Monday, 27 October 2008
I came across Yoga Limbs' 20 day intensive teacher training course just a few weeks before it was due to begin and enrolled the following week, a day after I left my job in finance. I had been training with a personal trainer for some years at a gym and enjoyed yoga and pilates as a compliment to that regime. It was not until the end of Day One, however, that I began to seriously question whether I was mentally or physically prepared for 4 hours of flow practice and 6 hours of asana workshops daily. I went to bed that evening utterly destroyed, as if I'd been hit with a tranquilizer gun.
My classmates and I returned to the studio the next morning, somewhat defeated to say the least, and that second day was spent literally going through the motions, trying to keep our chatarangas above water. It wasn't really until Day 4, close to the end of Week 1, that the magic of yoga began to reveal itself in each of our bodies.

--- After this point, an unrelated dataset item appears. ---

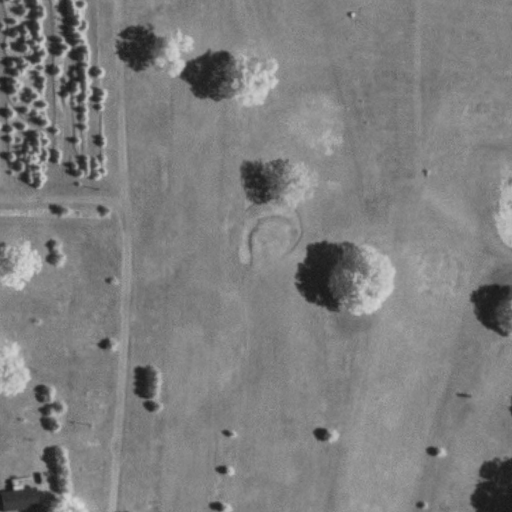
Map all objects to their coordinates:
road: (62, 203)
road: (125, 256)
park: (322, 257)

Personally, that was the day that I began to physically feel a fresh crop of blood flowing through my muscles, experience a new energy and lightness in my vinyasa and actually visualize the functioning of each of my organs and the movement in each of my joints as if I were a computer generated image in a documentary on anatomy!

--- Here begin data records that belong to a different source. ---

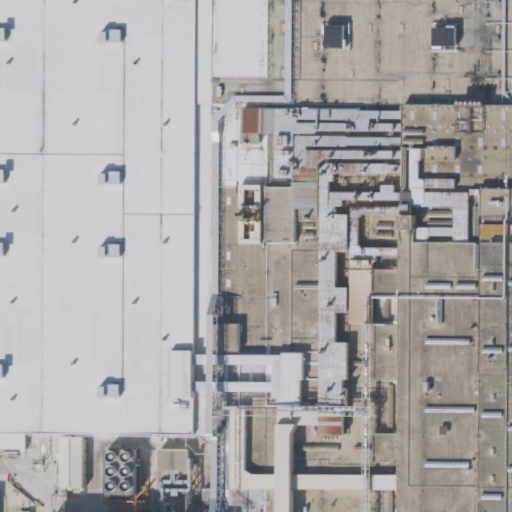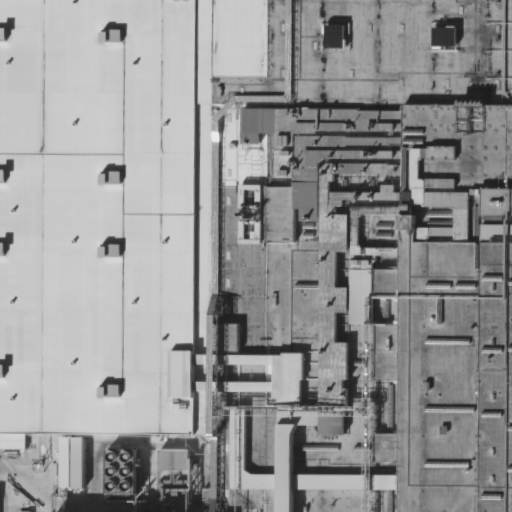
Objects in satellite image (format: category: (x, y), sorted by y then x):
building: (190, 15)
railway: (223, 19)
building: (142, 33)
building: (455, 38)
building: (85, 127)
building: (170, 132)
building: (264, 242)
building: (349, 297)
building: (4, 434)
building: (176, 462)
road: (14, 465)
building: (73, 466)
building: (121, 469)
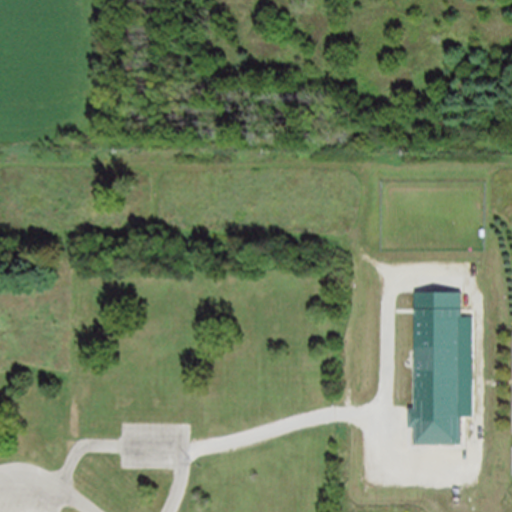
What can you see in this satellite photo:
building: (440, 368)
road: (255, 437)
road: (108, 445)
parking lot: (156, 445)
road: (42, 486)
parking lot: (36, 491)
road: (42, 502)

This was also the day that our first meditation exercise, one that actually lasted 20 minutes but only felt like 5, made us realize how far we had come in such a short time on our metaphysical journey.
By the close of Week 2, as expected, much of this euphoria has mellowed in to an acceptance of the fact that not everyday will witness a breakthrough. As the practice becomes more vigorous, my body has certainly yielded to pain and fatigue that has ultimately caused pain (wrist, shoulder, knee, you name it). As the 3rd week begins, however, and I scan my body and mind to assess my progress, I remind myself that for change to happen, one has to push at the outer edge of comfort.and watch that edge expand and widen. With that in mind, I'm looking forward to the change that takes place over the next 10 days and to carry that forward into everyday life.